How often were citizen readers told about who was responsible for addressing the grievances highlighted by the uprising?

The daily with the highest percentage of articles on who was responsible for remedies was again the regional Bengali-language daily Anandabazar Patrika. Lagging behind was the Hindu-language daily Dainik Jagran, the English-language newspaper The Times of India and the regional Telugu daily Eenadu and the Urdu-language paper Munsif.


How did these news organizations set the public’s agenda on how to think about the Maoist uprising, technically called theagenda-setting power’ of the press

All five news organizations represented the uprising in terms of what the government was actively doing to address the crisis through its police interventions and pro-social work, not on what it should have done in a timely manner earlier.

Mody’s measurement of the comprehensiveness of news reports showed that the lower-revenue Anandabazar Patrika Bengali regional daily had more articles with photos or graphics than the other four dailies, more articles that listed causes than the other four, and more articles that listed remedies than three of the others.

This newspaper’s performance on article comprehensiveness indicates that factors other than revenue size affected coverage of issues. The study shows that the average Anandabazar Patrika article on the Maoist uprising was more comprehensive in its reportage than the average article written for Hindi readers by Dainik Jagran, the average article written for English readers by The Times of India, the average article written by Eenadu for its Telugu readers and the average article written by Munsif for its Urdu readers.

Concluding, Mody writes that “more than 90 percent of the articles on the Maoist movement in all five dailies were framed as individual episodes or events with no explanation addressing causes, remedies, or context. Description of the event was the common frame: who, what, when, where - no why.” The causes of the conflict were mentioned in passing in up to 23 per cent of articles in Anandabazar Patrika but were predominant in only 0–2 per cent of the others.  

The study was designed to investigate the adequacy of the quantity and quality of disinterested political knowledge supplied by the daily press to distinct linguistic electoratesto keep India’s democracy whole and alive. The topic chosen for comparison was armed revolution as an alternative to parliamentary democracy. The findings show a low supply of knowledge to their reader-electorates by the highest circulation dailies per language and significant differences between them that compound other neglects (e.g. economic).

Since the foremost function of newspapers is to provide quality information to citizens, newspapers need to provide contextual information to readers repeatedly, especially in these times of sparse-attention spans, to help them make sense of the chaos of big data. No news organization did follow-ups or tracked government progress in addressing the causes of the neglect of marginalized groups.

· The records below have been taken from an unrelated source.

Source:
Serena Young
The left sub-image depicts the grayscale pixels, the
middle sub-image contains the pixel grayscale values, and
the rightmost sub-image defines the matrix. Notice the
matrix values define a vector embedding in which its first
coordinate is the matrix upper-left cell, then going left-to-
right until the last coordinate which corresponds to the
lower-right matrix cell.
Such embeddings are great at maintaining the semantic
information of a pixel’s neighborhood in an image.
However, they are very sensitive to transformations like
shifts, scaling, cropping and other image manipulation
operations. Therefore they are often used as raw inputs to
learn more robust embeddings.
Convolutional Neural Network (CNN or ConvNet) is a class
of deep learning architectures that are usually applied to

The study focused only on one issue but it illustrates nonetheless how even the most widely-read profitable dailies did not provide comprehensive information to their readers over a twelve-month period. The Maoist uprising affects one-third of the country and has taken over 10,000 lives over ten years. Neglect of who is responsible in crisis reporting by a daily press that can potentially be read by 70 per cent of the country’s reader-electorate, indicates a media space not exercising its  fundamental democratic muscle, allowing the attitudes of the powerful to remain uncontested.

Given this state of affairs - newspapers possibly providing the same news-agency bulletin-type of information and covering those issues that are in the interests of their advertisers/owners – the outlook for Indian public discourse and consequently the democratic system, looks bleak.

Mody’s paper closes by asking: can for-profit news organizations be relied on as the only pillar of public citizenship education conducive to reflection on political issues? What are the alternative funding models that need to be explored now before internet penetration and market fragmentation reach Indian shores?